And they did it in style.

Alley-oops, crazy dunks and winning over the fans of Philly was the recipe for success for the Eagles. But it was the dunks that garnered the most national attention.

The most popular dunk came against Georgetown with 1:55 left in the game with FGCU up seven. Sophomore Brett Comer threw an alley-oop to junior Chase Fieler that got everyone off their seats and on FGCU’s team.

“I’ve got some crazy dudes on my team,” Enfield said.  “When he [Comer] threw that ball, I thought it was coming to me.

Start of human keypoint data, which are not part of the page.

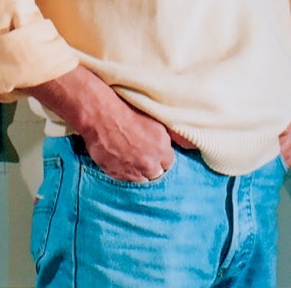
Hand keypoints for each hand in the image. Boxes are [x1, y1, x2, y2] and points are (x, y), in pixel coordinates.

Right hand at [23, 65, 173, 181]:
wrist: (100, 115)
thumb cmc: (127, 110)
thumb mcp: (155, 118)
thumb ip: (173, 135)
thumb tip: (190, 144)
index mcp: (162, 148)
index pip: (168, 162)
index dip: (160, 156)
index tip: (154, 150)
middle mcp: (150, 163)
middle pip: (156, 173)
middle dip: (151, 165)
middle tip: (141, 153)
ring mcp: (132, 171)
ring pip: (141, 179)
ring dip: (138, 171)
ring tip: (130, 157)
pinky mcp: (116, 174)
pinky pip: (125, 180)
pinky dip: (124, 172)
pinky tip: (119, 159)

I was like, ‘where is that going?’ I don’t know where that ball is going half the time, but it usually winds up in a guy’s hand and he’s either dunking or laying it in. I’m like ‘great pass Brett.’”

After the game, that was the talk, well, besides the upset of course. Everyone asked, “Why would Comer throw that pass? Georgetown was going to foul.”

“It was a little risky,” Enfield said. “But that’s our style. We have a lot of risk-reward with pushing the ball like this.”

The Philly faithful weren’t the only ones who got to see the high-flying action of FGCU.  About 50 students took a 23-hour bus ride up to Philadelphia to cheer on FGCU.

“Despite how long we were in the bus it was exciting the whole time,” FGCU freshman Jon Lupinacci said. 

The students cut it close.  They got to the Wells Fargo Center at 6:15 p.m., just 35 minutes before tip-off. Lupinacci said they stopped a total of four times in the 23-hour drive:  Three to exchange bus drivers and one stop for food. 

Although the original plan was to leave after the game, win or lose, Student Government president Peter Cuderman lobbied and figured out a way to stay.

“We had to stay,” Cuderman said.

Cuderman said that all the students had to do was pay for a ticket for Sunday’s game and that an FGCU booster had paid for the six hotel rooms required.

The students and the Philly faithful were not disappointed when FGCU faced off against No. 7 seeded SDSU.

“I don’t think it’s really sunk in to any of us yet,” said sophomore guard Brett Comer, who had a career high 14 assists against SDSU. “Right now we are on an emotional high it’s hard to come down from.”

After the game, the campus erupted in celebrations.  Many students gathered in North Lake and celebrated FGCU’s victory.  They stood on cars, did chants and were part of WINK News’ live broadcast. 

Transfer Jamail Jones, who had to sit out a year due to NCAA transfer rules, was in the middle of the celebrations.

“I feel like a proud father right now,” Jones said. “I grind every day with this team, and I actually see it blossoming from the outside in, and it’s very exciting.”

On Monday, FGCU had a pep rally at Alico Arena in front of an estimated crowd of 2,500 students to celebrate the Sweet 16 birth. The pep rally was also aired live on ESPN in the prime TV spot, the 6 p.m. edition of SportsCenter.